A Dance Called Africa
Praise for A Dance Called Africa

“A very visual and fast-moving story of historical characters and events, starting with the great Zulu warrior, Shaka … A great read with some travelogue and history as well.” Amazon Customer
A Dance Called Africa
South Africa 1798
A moment in time is all it takes… to turn fear into defiance …and a brutalised ten-year-year old into the warlord of the future.
Time passes. When the young Shaka of the Zulus publicly defies his powerful father, all hell breaks loose and people run in terror. Only one small figure shows no fear; Langani, the four-year old who loves to dance.
Coincidence…. natural phenonoma…or something else?
Shaka’s rise to power is rapid, his solutions brutal. He rules the Kingdom of the Zulus with iron and fire. Feared and hated in equal measure, he has no equal. Langani is now a mystical prophet with powers of a very different kind. When they meet again during the trial of a notorious witch, it is clear Shaka hates the occult.
Should Langan reveal who he is – or remain in the shadows?

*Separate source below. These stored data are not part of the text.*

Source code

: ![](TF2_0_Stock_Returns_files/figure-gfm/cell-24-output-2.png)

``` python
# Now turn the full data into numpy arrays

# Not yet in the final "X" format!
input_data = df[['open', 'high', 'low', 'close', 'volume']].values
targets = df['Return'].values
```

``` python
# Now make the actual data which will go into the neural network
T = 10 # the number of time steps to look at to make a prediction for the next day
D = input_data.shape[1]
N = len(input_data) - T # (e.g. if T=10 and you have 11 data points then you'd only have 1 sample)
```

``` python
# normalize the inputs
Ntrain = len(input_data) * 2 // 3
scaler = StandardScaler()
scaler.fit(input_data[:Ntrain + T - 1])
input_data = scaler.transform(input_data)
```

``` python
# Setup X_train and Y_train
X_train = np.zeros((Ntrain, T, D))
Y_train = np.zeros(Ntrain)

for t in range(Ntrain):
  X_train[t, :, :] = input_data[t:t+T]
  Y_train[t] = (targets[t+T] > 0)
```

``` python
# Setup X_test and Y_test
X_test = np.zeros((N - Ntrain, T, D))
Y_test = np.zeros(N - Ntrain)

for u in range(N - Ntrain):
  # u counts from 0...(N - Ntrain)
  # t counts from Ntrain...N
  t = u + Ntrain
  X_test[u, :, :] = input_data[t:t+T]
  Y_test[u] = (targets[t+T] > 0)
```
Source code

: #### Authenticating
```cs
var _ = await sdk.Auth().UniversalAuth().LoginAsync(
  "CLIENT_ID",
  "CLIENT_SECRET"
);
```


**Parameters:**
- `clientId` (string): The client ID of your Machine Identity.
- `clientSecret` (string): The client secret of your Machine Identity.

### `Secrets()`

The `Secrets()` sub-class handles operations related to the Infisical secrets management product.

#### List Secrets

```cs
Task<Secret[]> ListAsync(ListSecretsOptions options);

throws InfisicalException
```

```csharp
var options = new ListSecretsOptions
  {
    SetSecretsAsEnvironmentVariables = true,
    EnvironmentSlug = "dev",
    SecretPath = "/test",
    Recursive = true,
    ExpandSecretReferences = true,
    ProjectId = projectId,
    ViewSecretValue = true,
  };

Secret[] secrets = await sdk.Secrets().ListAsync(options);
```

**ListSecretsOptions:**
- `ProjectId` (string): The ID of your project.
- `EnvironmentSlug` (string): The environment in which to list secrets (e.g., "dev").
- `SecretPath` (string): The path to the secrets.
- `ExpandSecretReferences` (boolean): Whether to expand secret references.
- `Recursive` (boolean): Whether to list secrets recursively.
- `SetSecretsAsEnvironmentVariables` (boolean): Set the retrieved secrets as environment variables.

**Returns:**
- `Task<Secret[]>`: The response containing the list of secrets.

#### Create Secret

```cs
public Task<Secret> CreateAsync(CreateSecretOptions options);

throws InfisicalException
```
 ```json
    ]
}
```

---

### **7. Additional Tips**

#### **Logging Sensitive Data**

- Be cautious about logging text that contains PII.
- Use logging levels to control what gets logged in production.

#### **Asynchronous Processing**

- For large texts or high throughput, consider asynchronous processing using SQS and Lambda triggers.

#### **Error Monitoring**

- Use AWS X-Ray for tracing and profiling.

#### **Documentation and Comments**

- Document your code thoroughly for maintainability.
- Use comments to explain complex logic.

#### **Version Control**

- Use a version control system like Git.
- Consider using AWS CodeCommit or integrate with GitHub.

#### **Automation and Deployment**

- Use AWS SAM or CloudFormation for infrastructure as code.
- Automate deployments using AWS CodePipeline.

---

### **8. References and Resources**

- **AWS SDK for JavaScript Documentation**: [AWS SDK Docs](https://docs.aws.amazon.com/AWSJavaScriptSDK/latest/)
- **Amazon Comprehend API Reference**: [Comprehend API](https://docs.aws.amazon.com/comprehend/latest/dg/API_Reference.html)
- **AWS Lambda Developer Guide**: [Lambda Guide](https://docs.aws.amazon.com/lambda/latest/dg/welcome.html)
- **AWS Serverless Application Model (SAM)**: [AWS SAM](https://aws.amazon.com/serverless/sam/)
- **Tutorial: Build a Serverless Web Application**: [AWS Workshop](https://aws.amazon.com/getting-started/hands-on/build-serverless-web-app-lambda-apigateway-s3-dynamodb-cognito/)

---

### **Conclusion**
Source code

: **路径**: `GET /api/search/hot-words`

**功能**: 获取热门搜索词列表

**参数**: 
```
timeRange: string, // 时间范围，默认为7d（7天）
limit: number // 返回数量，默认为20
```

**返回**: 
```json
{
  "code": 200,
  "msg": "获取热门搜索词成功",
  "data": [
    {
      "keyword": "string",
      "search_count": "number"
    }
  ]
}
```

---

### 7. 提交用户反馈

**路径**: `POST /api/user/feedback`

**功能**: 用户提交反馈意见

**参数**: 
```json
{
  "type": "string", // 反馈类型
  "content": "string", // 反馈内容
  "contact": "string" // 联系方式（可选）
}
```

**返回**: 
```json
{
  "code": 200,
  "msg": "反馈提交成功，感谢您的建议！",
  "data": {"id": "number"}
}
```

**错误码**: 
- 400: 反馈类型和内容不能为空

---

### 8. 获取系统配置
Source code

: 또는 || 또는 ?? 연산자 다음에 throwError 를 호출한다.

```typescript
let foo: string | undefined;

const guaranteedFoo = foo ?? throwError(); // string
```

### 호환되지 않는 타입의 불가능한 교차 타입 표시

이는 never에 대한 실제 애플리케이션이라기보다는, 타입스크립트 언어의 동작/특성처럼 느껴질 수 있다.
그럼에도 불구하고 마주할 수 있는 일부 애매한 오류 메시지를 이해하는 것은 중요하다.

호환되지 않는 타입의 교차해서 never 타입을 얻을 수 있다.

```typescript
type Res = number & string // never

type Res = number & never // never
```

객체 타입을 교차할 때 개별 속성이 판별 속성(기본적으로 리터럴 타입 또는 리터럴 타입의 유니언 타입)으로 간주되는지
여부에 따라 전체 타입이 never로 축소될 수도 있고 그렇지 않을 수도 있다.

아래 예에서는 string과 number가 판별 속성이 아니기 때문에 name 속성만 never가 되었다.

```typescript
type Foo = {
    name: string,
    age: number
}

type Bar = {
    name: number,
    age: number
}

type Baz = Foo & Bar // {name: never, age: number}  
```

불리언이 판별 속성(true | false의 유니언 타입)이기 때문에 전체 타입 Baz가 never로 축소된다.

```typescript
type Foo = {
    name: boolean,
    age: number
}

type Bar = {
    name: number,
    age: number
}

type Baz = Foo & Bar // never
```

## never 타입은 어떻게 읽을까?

The diviner has another secret – one he doesn’t intend to share… the arrival of the red-haired boy with blue eyes destined to play a vital part in what is about to unfold in the kingdom of the Zulus.
Who is he? And just what is his powerful connection to King Shaka?
In the riveting climax to A DANCE CALLED AFRICA three very different entities face each other across the divide. The elusive Langani with fire at his fingertips and the power to see into the future: Francis Farewell and Henry Fynn with their guns, medicines and ‘white man’s magic’ – and Shaka ‘ the Lord of the World’ himself who can obliterate them all with a snap of his fingers.